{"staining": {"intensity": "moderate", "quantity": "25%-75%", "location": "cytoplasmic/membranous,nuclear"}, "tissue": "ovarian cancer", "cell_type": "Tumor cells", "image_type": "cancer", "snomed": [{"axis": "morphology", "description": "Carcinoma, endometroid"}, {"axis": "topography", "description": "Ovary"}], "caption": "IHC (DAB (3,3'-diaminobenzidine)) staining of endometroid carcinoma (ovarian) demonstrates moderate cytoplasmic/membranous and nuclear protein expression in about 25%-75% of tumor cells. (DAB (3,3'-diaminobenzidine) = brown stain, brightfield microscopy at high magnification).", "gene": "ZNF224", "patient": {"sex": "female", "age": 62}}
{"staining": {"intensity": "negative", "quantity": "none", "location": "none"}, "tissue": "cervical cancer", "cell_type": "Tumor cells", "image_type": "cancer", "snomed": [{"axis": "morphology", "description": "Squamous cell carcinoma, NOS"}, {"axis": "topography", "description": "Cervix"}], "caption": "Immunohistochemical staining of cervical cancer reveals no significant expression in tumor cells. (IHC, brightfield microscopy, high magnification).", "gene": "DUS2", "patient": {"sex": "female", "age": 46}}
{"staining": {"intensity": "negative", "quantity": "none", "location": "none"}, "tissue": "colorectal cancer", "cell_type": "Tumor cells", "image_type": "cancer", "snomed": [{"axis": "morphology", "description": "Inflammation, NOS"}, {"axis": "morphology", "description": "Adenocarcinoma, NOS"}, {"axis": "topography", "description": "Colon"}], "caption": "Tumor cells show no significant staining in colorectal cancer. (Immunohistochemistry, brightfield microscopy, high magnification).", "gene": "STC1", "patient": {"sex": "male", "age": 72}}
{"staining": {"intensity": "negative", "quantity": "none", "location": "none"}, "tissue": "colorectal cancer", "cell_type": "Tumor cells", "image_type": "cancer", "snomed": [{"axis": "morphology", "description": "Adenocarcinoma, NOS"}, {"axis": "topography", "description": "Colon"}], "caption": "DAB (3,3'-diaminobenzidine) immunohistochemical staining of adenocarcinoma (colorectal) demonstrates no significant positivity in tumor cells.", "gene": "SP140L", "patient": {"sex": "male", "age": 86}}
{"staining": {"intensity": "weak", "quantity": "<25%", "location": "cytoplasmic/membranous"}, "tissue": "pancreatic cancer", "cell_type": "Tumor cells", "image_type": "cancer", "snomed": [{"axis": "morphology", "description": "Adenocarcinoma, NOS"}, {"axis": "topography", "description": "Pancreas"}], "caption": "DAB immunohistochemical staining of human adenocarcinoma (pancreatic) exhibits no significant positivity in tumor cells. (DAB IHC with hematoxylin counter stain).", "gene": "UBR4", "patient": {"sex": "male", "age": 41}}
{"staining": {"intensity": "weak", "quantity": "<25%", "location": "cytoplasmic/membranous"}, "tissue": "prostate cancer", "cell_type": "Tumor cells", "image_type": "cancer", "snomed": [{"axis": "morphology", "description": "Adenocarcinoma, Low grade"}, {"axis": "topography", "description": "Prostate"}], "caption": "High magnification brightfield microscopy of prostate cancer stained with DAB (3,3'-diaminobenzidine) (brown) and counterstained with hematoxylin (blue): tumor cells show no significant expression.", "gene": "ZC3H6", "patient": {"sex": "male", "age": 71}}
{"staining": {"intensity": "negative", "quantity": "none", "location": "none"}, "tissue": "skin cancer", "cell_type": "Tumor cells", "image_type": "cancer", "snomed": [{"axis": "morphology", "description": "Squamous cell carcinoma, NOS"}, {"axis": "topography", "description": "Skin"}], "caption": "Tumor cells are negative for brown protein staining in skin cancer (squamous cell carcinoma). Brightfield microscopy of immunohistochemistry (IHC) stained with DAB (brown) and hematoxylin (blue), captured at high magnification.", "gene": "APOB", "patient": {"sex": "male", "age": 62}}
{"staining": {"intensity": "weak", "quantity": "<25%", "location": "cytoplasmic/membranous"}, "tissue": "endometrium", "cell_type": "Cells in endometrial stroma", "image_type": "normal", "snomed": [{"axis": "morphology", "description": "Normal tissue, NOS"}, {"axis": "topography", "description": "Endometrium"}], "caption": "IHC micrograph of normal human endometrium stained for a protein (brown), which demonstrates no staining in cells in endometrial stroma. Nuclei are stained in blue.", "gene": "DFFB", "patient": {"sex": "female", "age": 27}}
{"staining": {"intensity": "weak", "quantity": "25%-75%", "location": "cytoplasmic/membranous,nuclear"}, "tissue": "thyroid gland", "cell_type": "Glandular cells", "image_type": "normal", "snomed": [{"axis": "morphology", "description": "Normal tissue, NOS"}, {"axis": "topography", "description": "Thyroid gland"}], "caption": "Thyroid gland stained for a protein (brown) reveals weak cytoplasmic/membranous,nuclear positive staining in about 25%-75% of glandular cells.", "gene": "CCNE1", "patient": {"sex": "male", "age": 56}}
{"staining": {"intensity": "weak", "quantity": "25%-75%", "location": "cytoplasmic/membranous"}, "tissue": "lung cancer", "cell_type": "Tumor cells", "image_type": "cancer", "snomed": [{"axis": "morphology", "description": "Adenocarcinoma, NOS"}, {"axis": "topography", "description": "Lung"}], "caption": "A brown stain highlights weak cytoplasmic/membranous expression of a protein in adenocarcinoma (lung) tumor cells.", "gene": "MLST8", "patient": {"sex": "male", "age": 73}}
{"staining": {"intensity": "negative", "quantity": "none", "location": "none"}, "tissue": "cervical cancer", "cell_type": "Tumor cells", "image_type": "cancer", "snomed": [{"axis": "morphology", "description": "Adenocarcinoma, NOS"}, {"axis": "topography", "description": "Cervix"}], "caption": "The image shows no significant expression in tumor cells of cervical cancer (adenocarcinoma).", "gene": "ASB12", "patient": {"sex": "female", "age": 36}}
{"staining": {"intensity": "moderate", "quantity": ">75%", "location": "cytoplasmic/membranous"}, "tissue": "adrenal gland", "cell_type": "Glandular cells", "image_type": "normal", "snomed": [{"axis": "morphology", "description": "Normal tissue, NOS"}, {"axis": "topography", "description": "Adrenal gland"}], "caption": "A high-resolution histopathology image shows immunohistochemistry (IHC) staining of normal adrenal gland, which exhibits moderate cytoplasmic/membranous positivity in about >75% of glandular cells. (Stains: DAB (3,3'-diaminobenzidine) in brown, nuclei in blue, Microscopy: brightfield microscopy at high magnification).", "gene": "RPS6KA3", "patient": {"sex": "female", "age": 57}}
====
Task: Start with the line above that contains "staining of cervical" and stop after the line that contains "(3,3'-diaminobenzidine) immunohistochemical staining". Output those lines exactly, and only those.

Written solution:
{"staining": {"intensity": "negative", "quantity": "none", "location": "none"}, "tissue": "cervical cancer", "cell_type": "Tumor cells", "image_type": "cancer", "snomed": [{"axis": "morphology", "description": "Squamous cell carcinoma, NOS"}, {"axis": "topography", "description": "Cervix"}], "caption": "Immunohistochemical staining of cervical cancer reveals no significant expression in tumor cells. (IHC, brightfield microscopy, high magnification).", "gene": "DUS2", "patient": {"sex": "female", "age": 46}}
{"staining": {"intensity": "negative", "quantity": "none", "location": "none"}, "tissue": "colorectal cancer", "cell_type": "Tumor cells", "image_type": "cancer", "snomed": [{"axis": "morphology", "description": "Inflammation, NOS"}, {"axis": "morphology", "description": "Adenocarcinoma, NOS"}, {"axis": "topography", "description": "Colon"}], "caption": "Tumor cells show no significant staining in colorectal cancer. (Immunohistochemistry, brightfield microscopy, high magnification).", "gene": "STC1", "patient": {"sex": "male", "age": 72}}
{"staining": {"intensity": "negative", "quantity": "none", "location": "none"}, "tissue": "colorectal cancer", "cell_type": "Tumor cells", "image_type": "cancer", "snomed": [{"axis": "morphology", "description": "Adenocarcinoma, NOS"}, {"axis": "topography", "description": "Colon"}], "caption": "DAB (3,3'-diaminobenzidine) immunohistochemical staining of adenocarcinoma (colorectal) demonstrates no significant positivity in tumor cells.", "gene": "SP140L", "patient": {"sex": "male", "age": 86}}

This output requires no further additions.